[Page segmentation data]
•••••
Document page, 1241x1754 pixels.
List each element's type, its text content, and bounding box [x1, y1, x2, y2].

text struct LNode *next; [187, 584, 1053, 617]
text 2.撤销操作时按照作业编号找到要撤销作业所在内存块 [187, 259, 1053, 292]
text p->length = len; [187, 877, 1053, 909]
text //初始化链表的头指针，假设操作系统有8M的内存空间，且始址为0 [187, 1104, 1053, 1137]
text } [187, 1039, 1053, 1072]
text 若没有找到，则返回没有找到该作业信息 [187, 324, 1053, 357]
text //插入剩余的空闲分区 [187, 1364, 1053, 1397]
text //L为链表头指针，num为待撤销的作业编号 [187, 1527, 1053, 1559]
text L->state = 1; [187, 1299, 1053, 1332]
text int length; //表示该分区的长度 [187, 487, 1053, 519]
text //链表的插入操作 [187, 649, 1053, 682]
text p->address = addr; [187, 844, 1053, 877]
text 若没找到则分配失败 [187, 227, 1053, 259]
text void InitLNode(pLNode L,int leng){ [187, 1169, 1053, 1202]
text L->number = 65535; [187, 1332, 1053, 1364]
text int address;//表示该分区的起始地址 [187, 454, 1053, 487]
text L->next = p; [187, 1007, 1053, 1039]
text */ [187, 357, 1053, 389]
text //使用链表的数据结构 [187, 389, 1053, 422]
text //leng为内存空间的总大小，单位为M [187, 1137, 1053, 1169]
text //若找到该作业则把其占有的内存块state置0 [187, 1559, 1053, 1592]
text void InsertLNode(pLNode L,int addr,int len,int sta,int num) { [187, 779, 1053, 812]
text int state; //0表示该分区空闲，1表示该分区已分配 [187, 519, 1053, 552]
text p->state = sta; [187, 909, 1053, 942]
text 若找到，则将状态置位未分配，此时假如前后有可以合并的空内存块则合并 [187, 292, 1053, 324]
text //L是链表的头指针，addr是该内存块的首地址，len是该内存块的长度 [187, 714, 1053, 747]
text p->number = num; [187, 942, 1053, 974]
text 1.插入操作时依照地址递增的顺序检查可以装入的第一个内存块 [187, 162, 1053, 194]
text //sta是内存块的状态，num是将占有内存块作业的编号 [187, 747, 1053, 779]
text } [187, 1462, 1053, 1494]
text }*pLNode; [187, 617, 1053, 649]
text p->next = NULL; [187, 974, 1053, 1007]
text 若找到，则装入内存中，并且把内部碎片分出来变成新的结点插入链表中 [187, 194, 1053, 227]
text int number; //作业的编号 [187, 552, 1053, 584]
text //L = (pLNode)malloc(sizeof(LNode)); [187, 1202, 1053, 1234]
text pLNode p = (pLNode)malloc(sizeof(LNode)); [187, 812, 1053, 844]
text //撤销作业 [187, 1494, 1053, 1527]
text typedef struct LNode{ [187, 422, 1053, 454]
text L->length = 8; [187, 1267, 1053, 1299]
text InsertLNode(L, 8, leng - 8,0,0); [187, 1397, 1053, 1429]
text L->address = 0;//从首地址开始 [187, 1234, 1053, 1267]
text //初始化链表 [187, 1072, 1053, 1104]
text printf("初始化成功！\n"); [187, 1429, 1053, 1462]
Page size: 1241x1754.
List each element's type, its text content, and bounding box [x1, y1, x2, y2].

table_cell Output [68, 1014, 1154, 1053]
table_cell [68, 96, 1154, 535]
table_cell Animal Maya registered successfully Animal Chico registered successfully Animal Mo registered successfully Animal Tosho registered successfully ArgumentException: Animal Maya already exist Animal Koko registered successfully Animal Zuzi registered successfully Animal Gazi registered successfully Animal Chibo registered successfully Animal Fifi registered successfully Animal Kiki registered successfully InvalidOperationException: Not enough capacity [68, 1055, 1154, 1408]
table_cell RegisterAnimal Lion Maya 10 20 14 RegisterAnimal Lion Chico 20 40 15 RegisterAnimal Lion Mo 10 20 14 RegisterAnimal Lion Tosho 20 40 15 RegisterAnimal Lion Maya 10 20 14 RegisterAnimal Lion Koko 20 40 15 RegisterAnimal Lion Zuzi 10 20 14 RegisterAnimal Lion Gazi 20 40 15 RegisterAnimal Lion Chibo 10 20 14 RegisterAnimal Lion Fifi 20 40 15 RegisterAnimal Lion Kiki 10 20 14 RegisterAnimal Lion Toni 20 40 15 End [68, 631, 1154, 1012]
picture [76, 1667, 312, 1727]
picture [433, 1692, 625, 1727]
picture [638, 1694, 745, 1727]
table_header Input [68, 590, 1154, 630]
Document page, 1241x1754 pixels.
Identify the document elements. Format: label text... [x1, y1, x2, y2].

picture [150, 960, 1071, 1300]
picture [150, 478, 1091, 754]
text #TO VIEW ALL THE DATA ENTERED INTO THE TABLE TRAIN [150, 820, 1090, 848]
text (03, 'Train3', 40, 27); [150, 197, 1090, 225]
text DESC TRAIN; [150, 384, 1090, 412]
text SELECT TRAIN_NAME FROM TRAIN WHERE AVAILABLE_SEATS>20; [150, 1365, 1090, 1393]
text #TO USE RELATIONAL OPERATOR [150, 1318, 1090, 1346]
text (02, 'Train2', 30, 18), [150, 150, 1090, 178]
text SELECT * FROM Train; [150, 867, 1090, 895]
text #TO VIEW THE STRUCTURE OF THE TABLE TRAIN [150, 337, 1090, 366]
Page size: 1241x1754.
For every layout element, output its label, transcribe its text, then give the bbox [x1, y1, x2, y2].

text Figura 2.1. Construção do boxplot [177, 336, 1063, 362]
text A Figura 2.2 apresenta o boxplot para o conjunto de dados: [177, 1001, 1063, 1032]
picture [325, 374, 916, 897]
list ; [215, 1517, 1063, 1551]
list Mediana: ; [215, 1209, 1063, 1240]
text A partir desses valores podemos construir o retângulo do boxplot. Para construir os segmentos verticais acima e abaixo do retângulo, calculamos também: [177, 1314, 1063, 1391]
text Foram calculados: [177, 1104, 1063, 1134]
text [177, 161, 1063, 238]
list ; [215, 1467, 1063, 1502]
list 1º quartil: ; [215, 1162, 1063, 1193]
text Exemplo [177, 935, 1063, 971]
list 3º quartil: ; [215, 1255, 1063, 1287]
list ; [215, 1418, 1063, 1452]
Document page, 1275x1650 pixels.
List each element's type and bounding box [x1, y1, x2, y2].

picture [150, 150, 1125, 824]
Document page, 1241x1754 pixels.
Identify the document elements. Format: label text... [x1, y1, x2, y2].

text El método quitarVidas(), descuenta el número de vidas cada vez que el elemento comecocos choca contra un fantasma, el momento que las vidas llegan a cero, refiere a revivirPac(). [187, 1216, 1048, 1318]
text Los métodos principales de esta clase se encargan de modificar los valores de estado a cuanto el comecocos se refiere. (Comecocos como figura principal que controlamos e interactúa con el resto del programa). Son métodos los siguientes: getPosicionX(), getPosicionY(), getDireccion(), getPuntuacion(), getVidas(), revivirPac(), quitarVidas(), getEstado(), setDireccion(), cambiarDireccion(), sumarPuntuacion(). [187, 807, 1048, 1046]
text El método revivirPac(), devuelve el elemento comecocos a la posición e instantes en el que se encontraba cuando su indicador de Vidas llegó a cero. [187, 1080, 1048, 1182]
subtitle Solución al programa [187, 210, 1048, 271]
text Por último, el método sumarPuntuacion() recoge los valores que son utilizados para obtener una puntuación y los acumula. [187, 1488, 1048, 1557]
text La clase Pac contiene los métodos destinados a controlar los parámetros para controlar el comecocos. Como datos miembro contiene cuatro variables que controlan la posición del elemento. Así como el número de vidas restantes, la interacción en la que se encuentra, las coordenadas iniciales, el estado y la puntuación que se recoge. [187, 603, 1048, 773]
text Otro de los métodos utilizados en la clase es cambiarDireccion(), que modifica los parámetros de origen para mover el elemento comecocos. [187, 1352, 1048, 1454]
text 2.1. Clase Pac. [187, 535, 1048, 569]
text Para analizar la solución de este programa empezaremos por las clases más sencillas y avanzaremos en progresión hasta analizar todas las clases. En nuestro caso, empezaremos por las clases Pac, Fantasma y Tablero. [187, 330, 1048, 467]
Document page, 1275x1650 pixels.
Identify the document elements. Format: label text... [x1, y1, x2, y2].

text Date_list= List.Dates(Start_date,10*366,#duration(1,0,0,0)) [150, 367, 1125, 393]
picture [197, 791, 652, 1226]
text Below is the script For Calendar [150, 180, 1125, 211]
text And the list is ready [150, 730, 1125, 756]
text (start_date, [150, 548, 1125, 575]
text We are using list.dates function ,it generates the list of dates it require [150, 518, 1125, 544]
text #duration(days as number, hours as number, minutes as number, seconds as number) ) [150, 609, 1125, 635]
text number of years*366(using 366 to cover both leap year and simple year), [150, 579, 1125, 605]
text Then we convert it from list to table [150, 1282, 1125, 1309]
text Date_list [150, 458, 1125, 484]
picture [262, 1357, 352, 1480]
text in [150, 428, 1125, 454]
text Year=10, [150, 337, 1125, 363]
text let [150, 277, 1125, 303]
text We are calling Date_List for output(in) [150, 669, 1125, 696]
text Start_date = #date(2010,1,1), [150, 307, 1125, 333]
•••••
What you are asked to do -> Reading through the records above, report each line in which the string "quartil" is found.

Response below ->
list 1º quartil: ; [215, 1162, 1063, 1193]
list 3º quartil: ; [215, 1255, 1063, 1287]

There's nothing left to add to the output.